[Begin Text provided]
Like his work, Ping Chong defies easy classification. And that suits him fine. "I don't belong to any group," he says. "I'm just not a joiner." Yet for those who've followed his 30-year career, Chong is an original theater director, choreographer, video artist, and, with his acclaimed last project, Kwaidan, a captivating puppeteer. "In the end, I'm a maverick artist," he says. "I'm not part of any niche. I'm on my own path."

His latest stop along that creative road is titled Obon: Tales of Rain and Moonlight, which, like Kwaidan, is an adaptation of three Japanese ghost stories and features puppets, props, and captivating sound and visual effects. A haunting meditation on love and death, the work premiered at Seattle Repertory Theatre, where it's now finishing up a six-week run before heading in late May to Spoleto Festival USA in Charleston, S.C., for 11 performances.
[End Text provided]
### Challenge 1
In the Ping Chong passage, where did Obon: Tales of Rain and Moonlight premiere?
### Challenge 2
The Ping Chong passage has a sentence beginning "Yet for those who've followed his 30-year career." List every role that sentence gives Chong.
### Challenge 3
Translate this sentence from the Ping Chong passage into Spanish: "Like his work, Ping Chong defies easy classification."
The material after this text isn't needed.
[Begin Provided material]
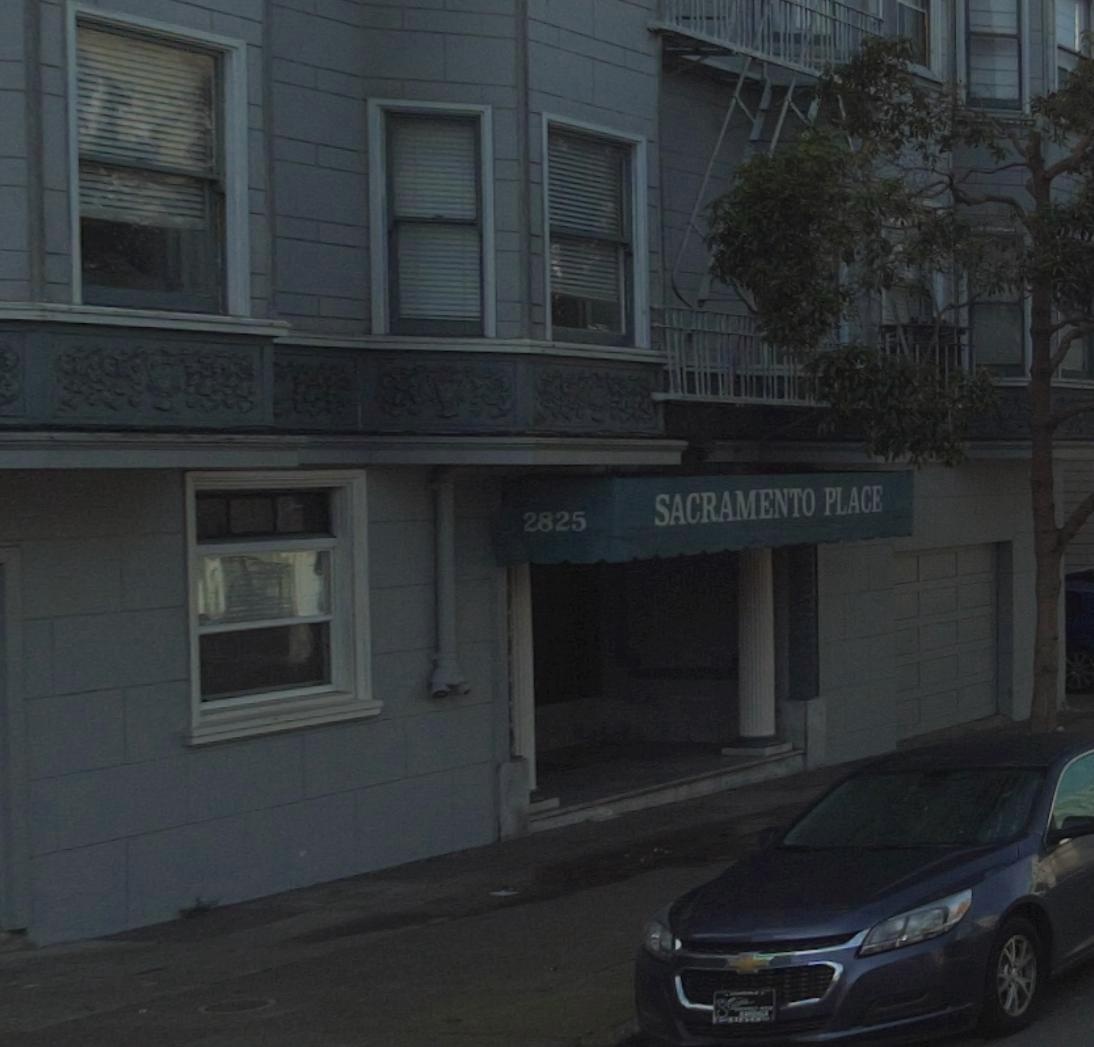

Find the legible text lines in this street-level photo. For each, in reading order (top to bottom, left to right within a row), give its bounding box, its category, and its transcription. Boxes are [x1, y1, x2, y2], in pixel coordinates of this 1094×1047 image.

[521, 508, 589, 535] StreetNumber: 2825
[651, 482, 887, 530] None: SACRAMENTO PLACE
[End Provided material]
### Worked answer 1
Seattle Repertory Theatre

### Worked answer 2
- Theater director
- Choreographer
- Video artist
- Puppeteer

### Worked answer 3
Al igual que su obra, Ping Chong se resiste a una clasificación fácil.